### Data to process:
***

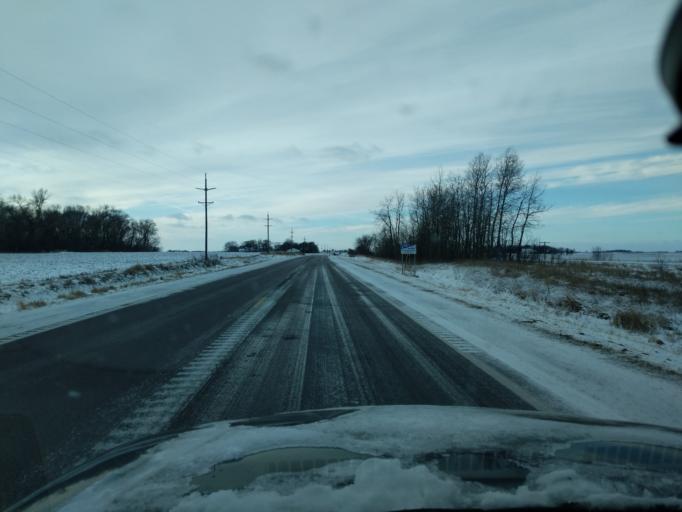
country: US
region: Minnesota
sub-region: Renville County
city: Hector
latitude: 44.7243
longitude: -94.5298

***

### Stated problem:
Rewrite the rows above, swapping "city" for "town" and changing nothing else. Leave the pictures out of your answer.

### Complete answer:
country: US
region: Minnesota
sub-region: Renville County
town: Hector
latitude: 44.7243
longitude: -94.5298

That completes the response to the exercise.